The governor’s strict new regulations mark a dramatic shift from his earlier position that it was up to local school districts and boards to decide when and how to reopen. His announcement came as many of the state’s 1,000 school districts are set to resume instruction in mid-August, with many still finalizing reopening plans.

“Planning for the reopening of the 20-21 school year has really been a roller-coaster ride,” said Robert Meszaros, a spokesman for the Kern County Superintendent of Schools’ office. Kern County, north of Los Angeles, is not on the watch list but expects it could be soon and will be affected.
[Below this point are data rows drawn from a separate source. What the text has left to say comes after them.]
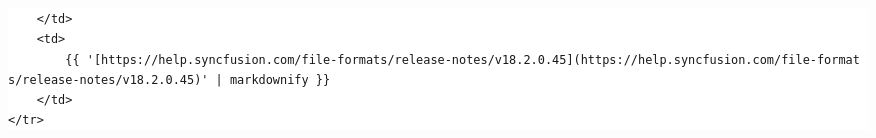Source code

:         </td>
        <td>
            {{ '[https://help.syncfusion.com/file-formats/release-notes/v18.2.0.45](https://help.syncfusion.com/file-formats/release-notes/v18.2.0.45)' | markdownify }}
        </td>
    </tr>
</table>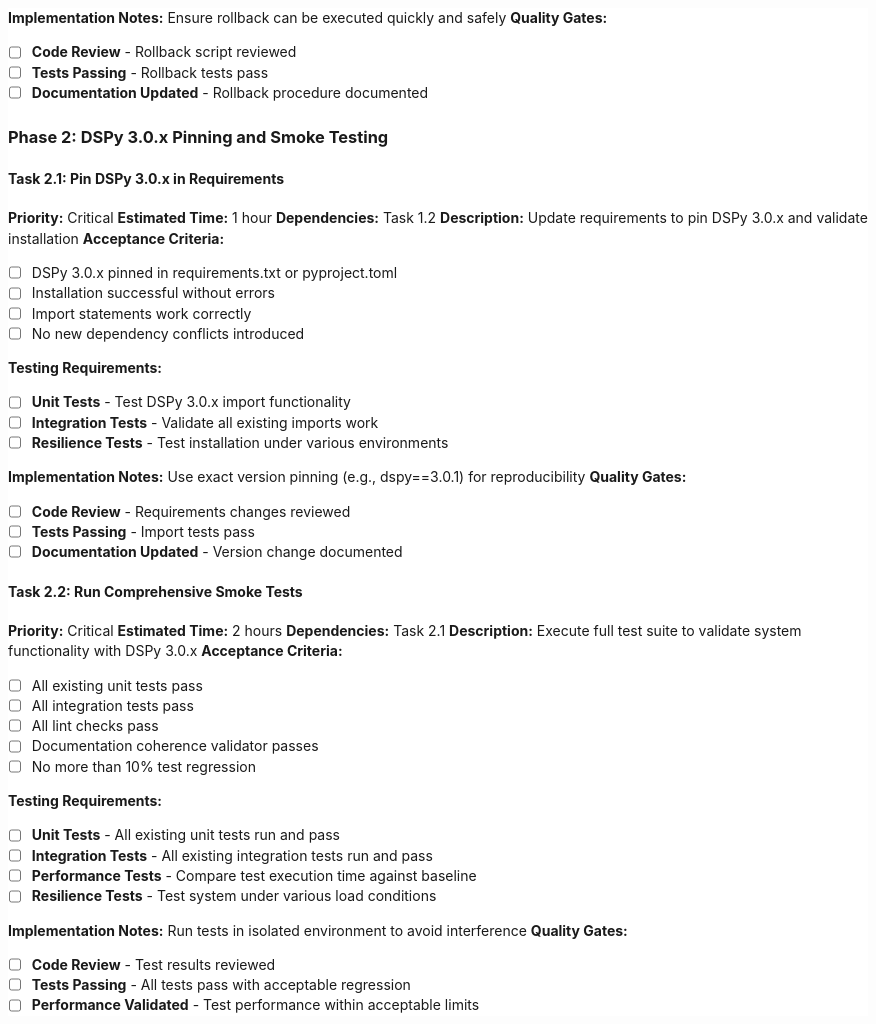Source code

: **Implementation Notes:** Ensure rollback can be executed quickly and safely
**Quality Gates:**
- [ ] **Code Review** - Rollback script reviewed
- [ ] **Tests Passing** - Rollback tests pass
- [ ] **Documentation Updated** - Rollback procedure documented

### Phase 2: DSPy 3.0.x Pinning and Smoke Testing

#### Task 2.1: Pin DSPy 3.0.x in Requirements
**Priority:** Critical
**Estimated Time:** 1 hour
**Dependencies:** Task 1.2
**Description:** Update requirements to pin DSPy 3.0.x and validate installation
**Acceptance Criteria:**
- [ ] DSPy 3.0.x pinned in requirements.txt or pyproject.toml
- [ ] Installation successful without errors
- [ ] Import statements work correctly
- [ ] No new dependency conflicts introduced

**Testing Requirements:**
- [ ] **Unit Tests** - Test DSPy 3.0.x import functionality
- [ ] **Integration Tests** - Validate all existing imports work
- [ ] **Resilience Tests** - Test installation under various environments

**Implementation Notes:** Use exact version pinning (e.g., dspy==3.0.1) for reproducibility
**Quality Gates:**
- [ ] **Code Review** - Requirements changes reviewed
- [ ] **Tests Passing** - Import tests pass
- [ ] **Documentation Updated** - Version change documented

#### Task 2.2: Run Comprehensive Smoke Tests
**Priority:** Critical
**Estimated Time:** 2 hours
**Dependencies:** Task 2.1
**Description:** Execute full test suite to validate system functionality with DSPy 3.0.x
**Acceptance Criteria:**
- [ ] All existing unit tests pass
- [ ] All integration tests pass
- [ ] All lint checks pass
- [ ] Documentation coherence validator passes
- [ ] No more than 10% test regression

**Testing Requirements:**
- [ ] **Unit Tests** - All existing unit tests run and pass
- [ ] **Integration Tests** - All existing integration tests run and pass
- [ ] **Performance Tests** - Compare test execution time against baseline
- [ ] **Resilience Tests** - Test system under various load conditions

**Implementation Notes:** Run tests in isolated environment to avoid interference
**Quality Gates:**
- [ ] **Code Review** - Test results reviewed
- [ ] **Tests Passing** - All tests pass with acceptable regression
- [ ] **Performance Validated** - Test performance within acceptable limits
Meszaros said that while the governor's announcement wasn't unexpected, “it is very different from the directive that was given just a few short weeks ago when schools were encouraged to open for the 20-21 school year with in-person instruction to the greatest extent possible."

With many school districts struggling over the decision, teachers unions, parents and school officials have been urging Newsom to provide more direction on whether it is safe to return. This week, California reported its second-highest one-day totals in infection rates and deaths since the start of the pandemic. Nearly 7,500 people have died in California — more than 1,200 of them in the past two weeks.